La cour d’appel a décidé « que la
délivrance d’un congé pour reprise par un ascendant constitue un acte de
disposition nécessitant l’assistance du curateur en cas de curatelle renforcée
» (C. civ., art. 467, al. 1er), d’où l’opposition d’intérêts. Donner
son assistance en une telle occurrence, voire représenter le majeur protégé,
selon le régime judiciaire concerné, plutôt que de recourir à un organe subrogé
ou ad hoc, consomme l’opposition, partant dicte la sanction.
Sous la loi de 1968, dans un cas où était
invoquée l’opposition d’intérêts en assurance-vie entre curatélaire et curateur
désigné bénéficiaire, mais où le majeur protégé avait agi sans assistance, la
jurisprudence a admis, même pour des actes de disposition accomplis dans
l’intérêt du curateur, la règle habituelle[24]

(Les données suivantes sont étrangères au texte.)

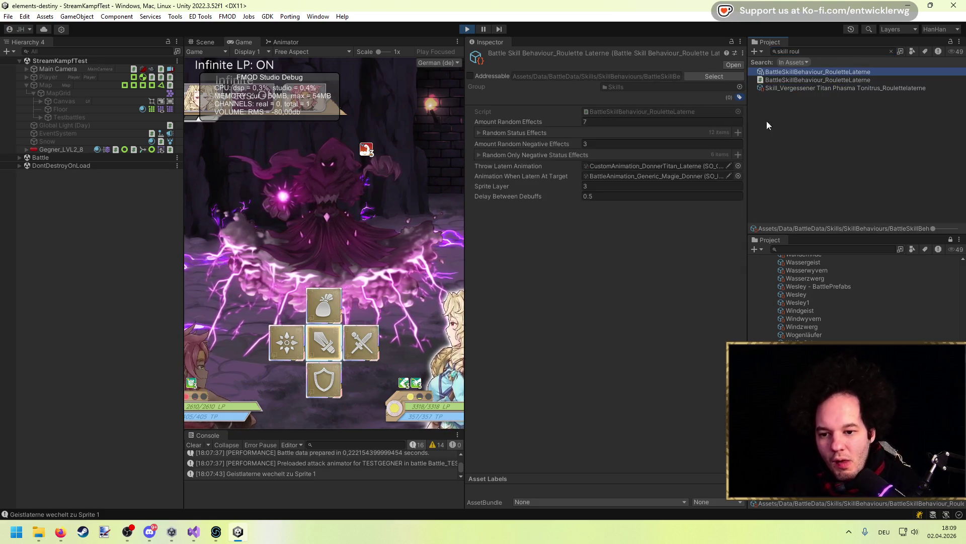
click(824, 89)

de la nullité facultative de protection, non de droit, et l’a écartée dans
l’espèce particulière considérée[25].
L’idée sous-jacente était que l’opposition d’intérêts s’évanouissait du fait de
la non-assistance et qu’il fallait seulement se prononcer sur la nullité au
regard des circonstances de la cause, souverainement appréciées, ici favorables
au maintien de l’acte, ce qui peut ne pas toujours être le cas. La solution
nous semble toujours d’actualité si le majeur a agi seul sans être assisté. Par
comparaison, lorsque le code prévoit l’assistance pour faire une donation, il
pose une règle de fond selon laquelle le curateur est réputé en opposition
d’intérêts, s’il est donataire, à l’inverse du testament réalisé seul par le
curatélaire (C. civ., art. 470)[26].
Par parenthèse, la multiplication des « présomptions légales », qui dictent
autoritairement l’existence indéniable de l’opposition d’intérêts, sans
possibilité de preuve contraire selon nous[27],
qui sont utiles pour attirer l’attention, n’empêche en rien de caractériser
celle-ci, grâce à l’appréciation souveraine du juge, en dehors du strict cadre
légal qui ne prévoit pas forcément tout. Celui qui, dans l’acte, a une
opposition d’intérêts, ne subit pas une incapacité de jouissance, a charge de
respecter la procédure de substitution d’organe.
Cependant, il ne faudrait pas, pour
l’organe protecteur, utiliser le stratagème commode d’un défaut d’assistance,
en laissant le majeur agir seul - et probablement en tentant de l’influencer.
On pourrait y voir une façon de contourner l’obstacle de l’opposition
d’intérêts et de sa sanction plus aisée à mettre en œuvre, automatique par le
seul constat de l’existence de l’opposition d’intérêts bravée par la réalisation
d’une assistance ou une représentation. Dans cette ambiance de fraude, sur le
terrain de la nullité facultative, on peut penser que le juge saisi ne
manquerait alors pas de la prononcer, dans le respect de l’article 465 alinéa 1er,
2°, avec la condition du préjudice (au moins moral). On peut rapprocher de ce
cas celui où l’organe protecteur exercerait apparemment sa mission, sans
opposition d’intérêts, pour aboutir à un acte au profit d’un tiers, espèce de
personne interposée, recueillant indirectement l’intérêt de l’organe protecteur[28].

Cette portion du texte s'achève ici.